Seçilmiş Metin ::
↓↓↓

Rahmetli babamdan dinlemiştim..Zeynep nenemin babası Nuri Çavuş Yemen cephesine asker olarak gitmiş.
Uzun yıllar orada kalmış Mondros Ateşkes anlaşmasıyla 1.dünya savaşı bitince Yemen cephesinin dağılmasıyla tek tük de olsa bazı askerler dönmeye başlamış Zeynep Nenemle annesi Fatma nenem yıllarca tren istasyonuna gidip trenle gelen askerlere aşağıdan hepce bağırırdık Adanalı Nuri'yi gördünüzmü diye..ilk zamanlar birileri bizim cephedeydi gördük iyiydi gelir dediler..Sonraki yıllar trende sorduklarımızdan cevap alamadık istasyonada gitmedik artık hatta şehit oldu diye duasını bile okuttuk demişti.Umut kestiğimiz bir gün sabah karanlığında çalan kapıyı Fatma nenemle annem açtı saç sakal karışmış üstübaşı paramparça birini görünce( o zaman sürekli aç yoksul durumda olan insanlar kapı çalıp hep ekmek isterlerdi) bir parça ekmek vermek için geri dönünce arkamdan seslenip benim Nuriii deyince ağıt ve çığlığımıza köylü uyandı derdi..

↑↑↑

Sağlanan Veriler ::
↓↓↓

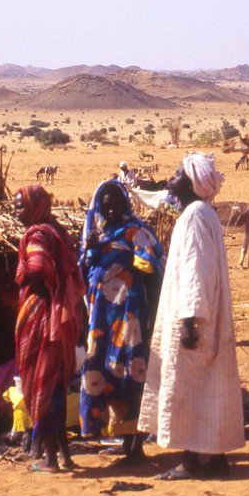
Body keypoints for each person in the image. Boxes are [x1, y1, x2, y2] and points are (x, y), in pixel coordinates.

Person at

↑↑↑

Yemen cephesinden dönüş anlatısında "Uzun yıllar orada" sözlerinden "köylü uyandı derdi.." sözlerine kadar uzanan bölümü hiçbir değişiklik yapmadan tekrar yazınız. Veriler bu çalışmada hiçbir şekilde kullanılmaz.

Alıştırmanın Cevabı ::
Uzun yıllar orada kalmış Mondros Ateşkes anlaşmasıyla 1.dünya savaşı bitince Yemen cephesinin dağılmasıyla tek tük de olsa bazı askerler dönmeye başlamış Zeynep Nenemle annesi Fatma nenem yıllarca tren istasyonuna gidip trenle gelen askerlere aşağıdan hepce bağırırdık Adanalı Nuri'yi gördünüzmü diye..ilk zamanlar birileri bizim cephedeydi gördük iyiydi gelir dediler..Sonraki yıllar trende sorduklarımızdan cevap alamadık istasyonada gitmedik artık hatta şehit oldu diye duasını bile okuttuk demişti.Umut kestiğimiz bir gün sabah karanlığında çalan kapıyı Fatma nenemle annem açtı saç sakal karışmış üstübaşı paramparça birini görünce( o zaman sürekli aç yoksul durumda olan insanlar kapı çalıp hep ekmek isterlerdi) bir parça ekmek vermek için geri dönünce arkamdan seslenip benim Nuriii deyince ağıt ve çığlığımıza köylü uyandı derdi..